Community Corner

Why Are the Ginkgoes Coming Down on Clayton Street?

Athens was one of the first communities to plant trees in its downtown.

As part of the infrastructure improvements slated for East Clayton Street in downtown Athens the sidewalks are going to be broken up and widened to 13 feet. And the large ginkgo trees, planted in the 1970s, are going to be cut down.

The trees, says county horticulturist Roger Cauthen, are at the end of a long life cycle. Most urban trees last about five years; the 50 or so ginkgoes in downtown Athens have lived 40 years.

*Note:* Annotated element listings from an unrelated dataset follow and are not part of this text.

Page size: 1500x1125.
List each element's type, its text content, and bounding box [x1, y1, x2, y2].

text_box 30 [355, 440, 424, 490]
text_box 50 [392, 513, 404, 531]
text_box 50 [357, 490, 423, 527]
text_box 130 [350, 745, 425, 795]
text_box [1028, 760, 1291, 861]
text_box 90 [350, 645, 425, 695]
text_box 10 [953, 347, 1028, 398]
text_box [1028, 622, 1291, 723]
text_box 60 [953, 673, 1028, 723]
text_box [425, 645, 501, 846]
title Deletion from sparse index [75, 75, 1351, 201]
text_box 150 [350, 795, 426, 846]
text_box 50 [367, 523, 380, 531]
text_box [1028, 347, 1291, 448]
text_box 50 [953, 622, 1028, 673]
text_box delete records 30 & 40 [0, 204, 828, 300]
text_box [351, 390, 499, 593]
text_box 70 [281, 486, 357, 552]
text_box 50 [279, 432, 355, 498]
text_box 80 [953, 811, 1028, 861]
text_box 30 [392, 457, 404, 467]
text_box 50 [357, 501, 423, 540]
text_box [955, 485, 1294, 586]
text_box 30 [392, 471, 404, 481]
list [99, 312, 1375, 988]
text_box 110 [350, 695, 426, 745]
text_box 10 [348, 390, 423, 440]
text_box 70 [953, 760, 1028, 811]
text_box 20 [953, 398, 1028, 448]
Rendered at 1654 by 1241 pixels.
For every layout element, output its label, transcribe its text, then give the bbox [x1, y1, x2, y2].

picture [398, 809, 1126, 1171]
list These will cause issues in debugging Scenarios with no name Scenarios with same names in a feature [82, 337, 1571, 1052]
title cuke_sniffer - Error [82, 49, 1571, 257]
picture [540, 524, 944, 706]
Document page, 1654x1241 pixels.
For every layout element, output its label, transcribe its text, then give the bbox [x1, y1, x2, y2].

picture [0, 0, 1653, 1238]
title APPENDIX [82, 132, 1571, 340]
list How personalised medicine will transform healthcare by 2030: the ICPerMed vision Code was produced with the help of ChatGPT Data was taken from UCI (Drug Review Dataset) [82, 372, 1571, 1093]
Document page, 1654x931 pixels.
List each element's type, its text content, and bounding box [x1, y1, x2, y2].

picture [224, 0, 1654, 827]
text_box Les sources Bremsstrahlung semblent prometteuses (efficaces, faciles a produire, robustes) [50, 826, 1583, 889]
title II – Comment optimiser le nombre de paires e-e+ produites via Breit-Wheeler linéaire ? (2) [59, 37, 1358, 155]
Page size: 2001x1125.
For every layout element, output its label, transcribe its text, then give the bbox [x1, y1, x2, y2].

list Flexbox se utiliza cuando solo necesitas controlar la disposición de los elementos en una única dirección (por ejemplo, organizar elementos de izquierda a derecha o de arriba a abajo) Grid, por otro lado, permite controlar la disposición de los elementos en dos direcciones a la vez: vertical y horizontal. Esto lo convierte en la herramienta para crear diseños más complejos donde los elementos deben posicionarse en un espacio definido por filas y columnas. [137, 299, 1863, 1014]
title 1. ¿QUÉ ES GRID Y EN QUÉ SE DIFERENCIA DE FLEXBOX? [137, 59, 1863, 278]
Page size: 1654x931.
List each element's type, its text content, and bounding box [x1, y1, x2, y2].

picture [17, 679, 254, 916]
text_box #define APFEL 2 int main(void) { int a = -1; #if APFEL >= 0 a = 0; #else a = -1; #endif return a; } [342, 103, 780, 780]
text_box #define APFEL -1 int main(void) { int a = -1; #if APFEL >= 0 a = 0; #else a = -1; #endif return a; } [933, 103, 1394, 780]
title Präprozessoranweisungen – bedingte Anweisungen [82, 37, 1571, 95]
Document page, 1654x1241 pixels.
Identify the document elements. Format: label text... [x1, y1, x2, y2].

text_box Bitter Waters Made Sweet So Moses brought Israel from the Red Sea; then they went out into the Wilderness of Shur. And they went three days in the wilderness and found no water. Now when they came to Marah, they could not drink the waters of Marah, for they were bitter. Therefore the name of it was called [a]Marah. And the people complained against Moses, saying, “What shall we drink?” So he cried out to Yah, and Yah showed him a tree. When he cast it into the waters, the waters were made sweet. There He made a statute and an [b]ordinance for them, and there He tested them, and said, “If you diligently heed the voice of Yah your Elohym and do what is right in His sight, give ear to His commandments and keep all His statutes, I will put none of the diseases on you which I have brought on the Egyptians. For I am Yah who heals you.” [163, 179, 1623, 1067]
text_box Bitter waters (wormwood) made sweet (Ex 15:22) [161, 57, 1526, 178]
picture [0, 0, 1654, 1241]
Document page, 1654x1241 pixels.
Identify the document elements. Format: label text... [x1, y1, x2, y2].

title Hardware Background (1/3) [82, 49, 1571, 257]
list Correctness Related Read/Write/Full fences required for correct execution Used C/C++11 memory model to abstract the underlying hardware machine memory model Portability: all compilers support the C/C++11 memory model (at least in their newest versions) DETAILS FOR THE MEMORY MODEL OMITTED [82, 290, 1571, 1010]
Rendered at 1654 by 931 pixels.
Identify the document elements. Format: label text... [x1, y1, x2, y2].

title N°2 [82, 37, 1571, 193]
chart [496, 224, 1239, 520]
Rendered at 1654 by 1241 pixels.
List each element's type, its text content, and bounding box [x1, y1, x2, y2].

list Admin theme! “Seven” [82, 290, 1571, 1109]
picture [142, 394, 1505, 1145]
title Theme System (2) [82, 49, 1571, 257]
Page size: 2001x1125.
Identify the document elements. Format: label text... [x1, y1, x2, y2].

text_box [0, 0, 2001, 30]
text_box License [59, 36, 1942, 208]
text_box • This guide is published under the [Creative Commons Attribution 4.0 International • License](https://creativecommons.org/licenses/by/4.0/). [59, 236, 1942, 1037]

They have done so for a variety of reasons: the soil in which they were planted, and on which the sidewalks were laid in the 1930s, isn't packed clay, it's good, dark dirt. The water from the roofs of downtown buildings is piped underground, where it waters the trees' roots. And the roots were "opportunistic," creating growth pathways under the sidewalks, Cauthen says.

But the trees are in what Cauthen called "an emerging spiral of decline," with about one in 20 in good shape. Their roots are now entwined with underground cables, and they are having a hard time finding nutrients. If nothing were done, in five years, the gingkoes would all likely be dead, he says. So they'll be coming down, sometime in the next year or so as the improvement project proceeds.

It's not likely the ginkgoes will be replaced with other ginkgoes. For one big reason: determining the gender of a ginkgo isn't something you can do until the trees are about 15 years old, Cauthen says. And even then, the pronouncements are often wrong. If you happen to get a female, well, you're in for a lot of work and vigilance.

That odor you smell downtown sometimes in the fall? That yucky aroma of stale beer and vomit? It may not be something left over from a freshman college student's night out on the town.

It could be coming from a fruiting female ginkgo tree. 

"The noxious odor is just unbearable," says Cauthen. His crew and he try to pick the fruit of the female ginkgoes while it's still green, before it has a chance to ripen. "It's about a two-week work project, and I'd say we get about 99 percent of the fruit. So there may still be a faint aroma."

What trees will replace the ginkgoes?

Cauthen isn't sure. He says the trees will need to grow fast, provide shade, be able to hold Christmas lights and to help create the same ambience downtown Athens now enjoys. No one tree can do all of those things, but he plans to work with the Tree Council, foresters, professors, landscape architects and garden clubs to find the best replacements.

One thing is certain, however: the newly planted trees won't stink.